**ACCIONES REQUERIDAS**
A – Reproduce, por favor, el fragmento de la nota sobre Daniela Santallana que comienza en "Tras el terremoto" y termina en "aclaró la damnificada.".
B – Enumera los materiales con los que, según la nota sobre Daniela Santallana, la familia armó su techo improvisado.

**TEXTO FUENTE**
◆ ◆ ◆ ◆ ◆ ◆ ◆

Observar cómo se desmantelaba su precaria vivienda de poco, es uno de los máximos traumas que vivió en su vida Daniela Santallana. Ese derrumbe no fue solo en lo material ya que su vida se transformó y tuvo que irse a vivir con sus hijos de 2 a 5 a una carpa. Y ese lugar se convirtió en su nuevo hogar en el que debió afrontar las lluvias y los primeros fríos. Pero la solución ya golpeó su puerta.


“Fue desesperante todo desde el día del terremoto hasta hoy, pero por suerte ya me prometieron una casa desde el Municipio y me volvió la felicidad ya que voy a poder vivir en un techo seguro y abrigado con mis hijos”, contó Daniela Santallana.
Tras el terremoto de enero pasado, la casa de adobe donde vivía Daniela, su pareja, sus hijos de 2 y 5 años se derrumbó. De manera improvisada, armaron un techo con carpas, nylon y palos.


“A los tres días del terremoto inicié los trámites para recibir ayuda. Me trajeron palos y cemento, pero no podía hacer nada con eso”, manifestó Daniela. Una cooperativa del lugar y sus padres fueron las personas que más ayudaron a esta familia. “Yo no tengo ingresos, soy ama de casa. Mi marido trabaja en las chacras, pero no podemos hacer mucho”, aclaró la damnificada.

◆ ◆ ◆ ◆ ◆ ◆ ◆

**DATOS**

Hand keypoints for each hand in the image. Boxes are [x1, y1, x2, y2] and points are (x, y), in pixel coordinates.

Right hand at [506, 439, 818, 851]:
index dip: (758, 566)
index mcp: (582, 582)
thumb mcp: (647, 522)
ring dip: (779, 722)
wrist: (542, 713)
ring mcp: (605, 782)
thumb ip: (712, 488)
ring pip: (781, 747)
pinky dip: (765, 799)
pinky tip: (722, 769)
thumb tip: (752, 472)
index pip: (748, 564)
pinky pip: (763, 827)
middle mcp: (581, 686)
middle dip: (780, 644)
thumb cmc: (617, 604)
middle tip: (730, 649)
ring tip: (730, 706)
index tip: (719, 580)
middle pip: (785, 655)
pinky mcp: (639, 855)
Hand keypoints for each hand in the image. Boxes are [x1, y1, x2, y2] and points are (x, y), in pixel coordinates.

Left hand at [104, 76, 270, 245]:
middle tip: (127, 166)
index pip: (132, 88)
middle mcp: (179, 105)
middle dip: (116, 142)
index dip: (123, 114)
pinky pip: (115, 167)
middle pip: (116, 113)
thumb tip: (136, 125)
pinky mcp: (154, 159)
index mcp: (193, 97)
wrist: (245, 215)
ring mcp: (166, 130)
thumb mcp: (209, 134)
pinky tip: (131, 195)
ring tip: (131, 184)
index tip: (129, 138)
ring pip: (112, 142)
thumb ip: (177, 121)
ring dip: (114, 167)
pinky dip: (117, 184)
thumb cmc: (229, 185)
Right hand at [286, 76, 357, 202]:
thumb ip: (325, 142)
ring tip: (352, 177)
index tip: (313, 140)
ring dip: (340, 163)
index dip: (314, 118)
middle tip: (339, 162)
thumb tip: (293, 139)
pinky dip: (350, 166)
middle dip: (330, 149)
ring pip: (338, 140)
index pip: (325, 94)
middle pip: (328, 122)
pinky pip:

◆ ◆ ◆ ◆ ◆ ◆ ◆

**RESULTADOS**
A –
Tras el terremoto de enero pasado, la casa de adobe donde vivía Daniela, su pareja, sus hijos de 2 y 5 años se derrumbó. De manera improvisada, armaron un techo con carpas, nylon y palos.


“A los tres días del terremoto inicié los trámites para recibir ayuda. Me trajeron palos y cemento, pero no podía hacer nada con eso”, manifestó Daniela. Una cooperativa del lugar y sus padres fueron las personas que más ayudaron a esta familia. “Yo no tengo ingresos, soy ama de casa. Mi marido trabaja en las chacras, pero no podemos hacer mucho”, aclaró la damnificada.

B –
- Carpas
- Nylon
- Palos